Segment Start: EXERCISE DATA
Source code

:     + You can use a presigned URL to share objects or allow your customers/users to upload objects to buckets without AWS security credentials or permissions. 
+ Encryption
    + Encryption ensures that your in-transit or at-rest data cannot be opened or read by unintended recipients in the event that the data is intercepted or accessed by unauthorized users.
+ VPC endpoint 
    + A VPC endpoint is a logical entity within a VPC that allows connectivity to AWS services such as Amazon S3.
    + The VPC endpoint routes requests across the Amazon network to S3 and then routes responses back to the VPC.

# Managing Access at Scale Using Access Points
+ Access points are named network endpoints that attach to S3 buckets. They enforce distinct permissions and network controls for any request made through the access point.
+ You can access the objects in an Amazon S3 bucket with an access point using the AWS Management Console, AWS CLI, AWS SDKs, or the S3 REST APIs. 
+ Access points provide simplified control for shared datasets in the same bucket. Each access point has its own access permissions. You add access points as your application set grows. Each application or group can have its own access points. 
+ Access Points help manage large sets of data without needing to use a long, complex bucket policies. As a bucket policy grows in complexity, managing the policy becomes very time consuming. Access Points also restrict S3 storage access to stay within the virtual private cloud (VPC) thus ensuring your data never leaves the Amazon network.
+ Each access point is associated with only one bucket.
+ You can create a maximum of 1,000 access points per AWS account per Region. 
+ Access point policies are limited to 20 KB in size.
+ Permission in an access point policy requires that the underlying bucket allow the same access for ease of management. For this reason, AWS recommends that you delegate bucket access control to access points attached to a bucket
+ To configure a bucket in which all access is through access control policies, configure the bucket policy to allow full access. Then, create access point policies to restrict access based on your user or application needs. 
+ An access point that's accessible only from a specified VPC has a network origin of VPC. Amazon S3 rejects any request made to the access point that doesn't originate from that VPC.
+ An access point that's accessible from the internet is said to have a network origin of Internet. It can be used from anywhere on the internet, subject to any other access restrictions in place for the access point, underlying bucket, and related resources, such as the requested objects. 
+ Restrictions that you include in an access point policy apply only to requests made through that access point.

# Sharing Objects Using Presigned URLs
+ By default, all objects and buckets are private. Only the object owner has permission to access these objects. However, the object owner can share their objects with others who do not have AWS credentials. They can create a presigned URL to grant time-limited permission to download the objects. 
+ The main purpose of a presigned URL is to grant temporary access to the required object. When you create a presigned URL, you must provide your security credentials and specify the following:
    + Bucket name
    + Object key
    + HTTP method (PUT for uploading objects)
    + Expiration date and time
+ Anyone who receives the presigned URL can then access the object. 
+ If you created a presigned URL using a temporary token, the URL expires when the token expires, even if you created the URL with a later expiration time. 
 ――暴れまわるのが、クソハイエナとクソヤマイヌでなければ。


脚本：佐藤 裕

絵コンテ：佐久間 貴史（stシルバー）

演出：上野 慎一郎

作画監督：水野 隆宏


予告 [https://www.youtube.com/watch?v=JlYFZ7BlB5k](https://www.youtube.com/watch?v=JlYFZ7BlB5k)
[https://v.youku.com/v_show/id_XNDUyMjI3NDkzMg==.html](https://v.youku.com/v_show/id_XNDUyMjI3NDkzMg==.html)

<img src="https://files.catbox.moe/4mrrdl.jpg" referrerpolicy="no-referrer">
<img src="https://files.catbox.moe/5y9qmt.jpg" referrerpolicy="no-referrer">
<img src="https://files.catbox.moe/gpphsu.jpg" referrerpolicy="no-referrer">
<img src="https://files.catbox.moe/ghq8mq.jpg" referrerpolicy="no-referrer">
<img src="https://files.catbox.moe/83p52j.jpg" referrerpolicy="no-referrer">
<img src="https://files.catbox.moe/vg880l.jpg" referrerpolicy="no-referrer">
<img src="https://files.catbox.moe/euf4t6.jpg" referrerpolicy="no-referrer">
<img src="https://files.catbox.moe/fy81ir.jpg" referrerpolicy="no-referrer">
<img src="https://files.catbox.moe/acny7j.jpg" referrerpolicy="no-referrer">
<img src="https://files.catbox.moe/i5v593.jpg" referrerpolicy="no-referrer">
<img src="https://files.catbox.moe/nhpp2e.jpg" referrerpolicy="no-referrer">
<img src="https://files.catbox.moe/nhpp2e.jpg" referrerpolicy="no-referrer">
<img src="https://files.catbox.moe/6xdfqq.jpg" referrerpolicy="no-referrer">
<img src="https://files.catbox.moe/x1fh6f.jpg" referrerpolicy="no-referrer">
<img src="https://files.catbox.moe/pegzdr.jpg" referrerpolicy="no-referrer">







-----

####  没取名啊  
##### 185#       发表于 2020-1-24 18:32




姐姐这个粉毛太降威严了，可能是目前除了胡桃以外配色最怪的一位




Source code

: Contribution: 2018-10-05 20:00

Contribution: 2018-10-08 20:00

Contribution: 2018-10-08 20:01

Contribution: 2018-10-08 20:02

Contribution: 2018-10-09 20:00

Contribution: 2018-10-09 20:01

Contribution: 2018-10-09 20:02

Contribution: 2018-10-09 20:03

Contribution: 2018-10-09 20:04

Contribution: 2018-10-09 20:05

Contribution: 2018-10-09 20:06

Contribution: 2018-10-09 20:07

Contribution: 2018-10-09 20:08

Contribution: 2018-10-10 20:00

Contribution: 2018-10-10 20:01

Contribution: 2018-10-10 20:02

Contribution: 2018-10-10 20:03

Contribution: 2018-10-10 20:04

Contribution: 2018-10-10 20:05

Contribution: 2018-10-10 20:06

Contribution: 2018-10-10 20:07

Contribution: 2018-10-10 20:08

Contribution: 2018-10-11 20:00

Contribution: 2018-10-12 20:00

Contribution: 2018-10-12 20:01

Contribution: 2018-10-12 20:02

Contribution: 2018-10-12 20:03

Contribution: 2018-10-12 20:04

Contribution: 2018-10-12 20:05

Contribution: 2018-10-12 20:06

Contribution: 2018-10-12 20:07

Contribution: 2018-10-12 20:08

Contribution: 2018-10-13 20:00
Segment End: EXERCISE DATA
WHAT YOU WILL DO
Reproduce only the part of the records that opens with the line containing "Contribution: 2018-10-10 20:06" and runs through the end of the records, swapping "Contribution" for "Commit" and leaving everything else unchanged.

REPLY TO THE TASK
Commit: 2018-10-10 20:06

Commit: 2018-10-10 20:07

Commit: 2018-10-10 20:08

Commit: 2018-10-11 20:00

Commit: 2018-10-12 20:00

Commit: 2018-10-12 20:01

Commit: 2018-10-12 20:02

Commit: 2018-10-12 20:03

Commit: 2018-10-12 20:04

Commit: 2018-10-12 20:05

Commit: 2018-10-12 20:06

Commit: 2018-10-12 20:07

Commit: 2018-10-12 20:08

Commit: 2018-10-13 20:00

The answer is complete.